Minha irmã Mônica teve um AVC e morreu no hospital de Araguaína, no coração do Tocantins. Eu e sua filha, Gabriela, atravessamos todo aquele Cerrado mas não chegamos a tempo de vê-la com vida. O Noé, meu irmão, embora já soubesse, só me deu a má notícia na porta do hospital.

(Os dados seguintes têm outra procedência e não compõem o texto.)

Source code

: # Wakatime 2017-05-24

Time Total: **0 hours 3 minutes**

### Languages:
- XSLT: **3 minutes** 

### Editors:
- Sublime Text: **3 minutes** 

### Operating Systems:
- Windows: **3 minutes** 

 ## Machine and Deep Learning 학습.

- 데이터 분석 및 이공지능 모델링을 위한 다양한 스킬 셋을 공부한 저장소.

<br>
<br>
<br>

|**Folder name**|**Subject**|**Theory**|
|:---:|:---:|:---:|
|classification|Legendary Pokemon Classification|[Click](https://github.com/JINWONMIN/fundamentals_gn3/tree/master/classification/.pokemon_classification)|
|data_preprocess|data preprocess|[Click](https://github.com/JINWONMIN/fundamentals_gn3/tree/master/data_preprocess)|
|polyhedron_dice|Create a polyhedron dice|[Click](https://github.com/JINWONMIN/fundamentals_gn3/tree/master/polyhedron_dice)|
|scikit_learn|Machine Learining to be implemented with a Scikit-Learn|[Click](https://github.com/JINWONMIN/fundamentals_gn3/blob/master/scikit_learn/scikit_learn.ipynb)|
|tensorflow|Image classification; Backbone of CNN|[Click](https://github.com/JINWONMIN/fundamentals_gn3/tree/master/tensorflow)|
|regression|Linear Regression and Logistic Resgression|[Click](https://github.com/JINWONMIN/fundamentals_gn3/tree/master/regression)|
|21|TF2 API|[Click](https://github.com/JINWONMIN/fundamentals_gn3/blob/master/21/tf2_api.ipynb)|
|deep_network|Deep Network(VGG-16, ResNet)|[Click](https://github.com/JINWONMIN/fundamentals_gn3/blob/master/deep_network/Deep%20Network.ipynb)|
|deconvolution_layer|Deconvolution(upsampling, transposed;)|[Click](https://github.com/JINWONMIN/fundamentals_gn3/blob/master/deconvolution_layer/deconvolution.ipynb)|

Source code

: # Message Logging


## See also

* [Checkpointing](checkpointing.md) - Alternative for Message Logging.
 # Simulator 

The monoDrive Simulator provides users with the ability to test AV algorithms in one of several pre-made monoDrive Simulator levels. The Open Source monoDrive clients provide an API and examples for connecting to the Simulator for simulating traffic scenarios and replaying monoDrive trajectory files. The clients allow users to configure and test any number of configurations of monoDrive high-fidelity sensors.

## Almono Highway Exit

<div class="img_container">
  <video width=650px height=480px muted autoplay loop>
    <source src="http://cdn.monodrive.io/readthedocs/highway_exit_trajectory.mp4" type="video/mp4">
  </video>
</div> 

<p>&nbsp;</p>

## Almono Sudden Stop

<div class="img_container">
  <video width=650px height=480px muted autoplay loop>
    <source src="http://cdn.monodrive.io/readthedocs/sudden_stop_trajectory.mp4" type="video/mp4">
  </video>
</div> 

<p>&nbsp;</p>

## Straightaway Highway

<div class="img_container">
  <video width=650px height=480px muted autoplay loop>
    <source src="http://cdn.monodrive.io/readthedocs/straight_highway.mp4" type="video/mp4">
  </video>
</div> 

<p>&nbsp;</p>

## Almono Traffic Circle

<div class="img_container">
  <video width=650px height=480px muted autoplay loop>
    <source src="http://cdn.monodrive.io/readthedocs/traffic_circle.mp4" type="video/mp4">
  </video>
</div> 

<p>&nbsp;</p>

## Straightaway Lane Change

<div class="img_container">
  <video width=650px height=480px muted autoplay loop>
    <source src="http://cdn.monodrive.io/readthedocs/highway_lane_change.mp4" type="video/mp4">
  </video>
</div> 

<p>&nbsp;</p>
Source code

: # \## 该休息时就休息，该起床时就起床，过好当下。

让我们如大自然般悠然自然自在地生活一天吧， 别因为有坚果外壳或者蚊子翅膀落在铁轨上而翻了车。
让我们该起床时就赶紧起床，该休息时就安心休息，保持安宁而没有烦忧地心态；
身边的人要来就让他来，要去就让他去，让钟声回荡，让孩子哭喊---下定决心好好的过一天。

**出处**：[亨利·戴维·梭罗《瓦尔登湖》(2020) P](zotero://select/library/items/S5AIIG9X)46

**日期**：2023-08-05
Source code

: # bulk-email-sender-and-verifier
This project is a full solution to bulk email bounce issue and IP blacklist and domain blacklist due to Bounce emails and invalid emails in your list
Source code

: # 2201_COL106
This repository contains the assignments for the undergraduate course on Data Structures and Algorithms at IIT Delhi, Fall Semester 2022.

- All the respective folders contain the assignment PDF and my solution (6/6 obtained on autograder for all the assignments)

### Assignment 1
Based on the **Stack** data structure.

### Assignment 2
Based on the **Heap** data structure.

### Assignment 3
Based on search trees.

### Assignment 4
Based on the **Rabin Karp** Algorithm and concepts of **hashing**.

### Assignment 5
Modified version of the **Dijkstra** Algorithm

Tudo foi muito rápido e a morte da minha irmãzinha caçula pegou todos de surpresa. Ela era uma atleta, uma dançarina, uma fitness-woman…
Mônica, como eu, foi uma existencialista sem saber. Buscou sua liberdade e construiu sua própria história com a força, a garra, a criatividade e o improviso que só os existencialistas têm.
Seu enterro foi em Babaçulândia, a cidade à beira do Tocantins que tem a vista mais espetacular do sertão dos sertões, com a Chapada das Mesas formando um horizonte que conta a formação do mundo. Foi essa vista e esse rio que a trouxeram para cá.
O corpo da minha irmã foi velado em sua própria casa, um antigo restaurante convertido em morada. Ahh, como ela foi feliz aqui…e nós irmãos, achávamos que ela iria se dar bem dirigindo trator do agronegócio no Mato Grosso! Minha irmã nunca quis se dar bem, apenas quis ser feliz e viver o seu autêntico existencialismo.
A casa guarda as memórias de minha amada irmã. Encontro pincéis, potes de tinta, linhas, colagens, croché s, bordados e, na cozinha, vejo e ouço o que sempre vi e ouvi em todas as casas que ela morou: o mensageiro do vento.
Ele dança e oferece ao espaço sua delicada música, sua vibração positiva e sua harmonia. Era a cara da minha irmã existencialista.
O caixão de minha irmã foi visitado por uma onda de mulheres que vinham guiadas por um pacto não combinado, um código desconhecido pelas leis dos homens.
Se minha irmã fosse um jogador de futebol, talvez a casa estivesse tomada por homens. Mas Mônica foi outra coisa. Foi uma artista, uma artesã dos sentidos, uma espécie de guardiã da sensibilidade coletiva. E é por isso que nesse velório, foram as mulheres que formavam a maioria – mães, filhas, senhoras de idade, casadas, solteiras, viúvas, separadas, de meia idade, jovens com energia vibrante, todas tocadas de alguma forma por ela. Todas saídas de sua zona de conforto e confrontadas consigo mesmas…
Elas eram muitas e destaco aqui um grupo que tomou para si a missão de cuidar desse rito de passagem: a Mary, a Marcia, a Camila, a Elis, a Rosana, a Aline, a Carla, a Verciaria, a Gisele, a Sandra, a Isnayara, a Stefania, a Kelly, a Duda e tantas outras…
Elas organizaram a chegada do corpo, a arrumação da casa, o café oferecido aos visitantes, o trâmite burocrático e a transladação do corpo até o cemitério. Nada ficou por fazer.
Em poucos minutos, cerca de 25 mulheres levantaram um montante, movidas não por dever, mas por afeto. Reuniram o valor necessário para quitar as despesas e os gastos com tudo isso que estava acontecendo, como se quisessem garantir que a partida de minha irmãzinha fosse tão digna quanto sua vida.
Fomos acolhidos com uma gentileza que não se ensina, com um amor que se reconhece no olhar e na ação apenas e quase tão somente no Sertão. Aqui, onde as pessoas percebem a diferença entre viver e existir.
Aqui no cemitério sinto que minha irmãzinha está indo embora com a brisa de Babaçulândia. Lembro de seu mensageiro do vento em sua cozinha, símbolo dela.
Monica se tornou a Mensageira do Vento dessas mulheres aqui em Babaçulândia. É também a minha mensageira do vento. Que sua alma em movimento continue fluindo e que esse vento siga soprando, trazendo-me sempre a sua memória…
Paulo Atzingen, Babaçulândia (TO), 29 de junho de 2025.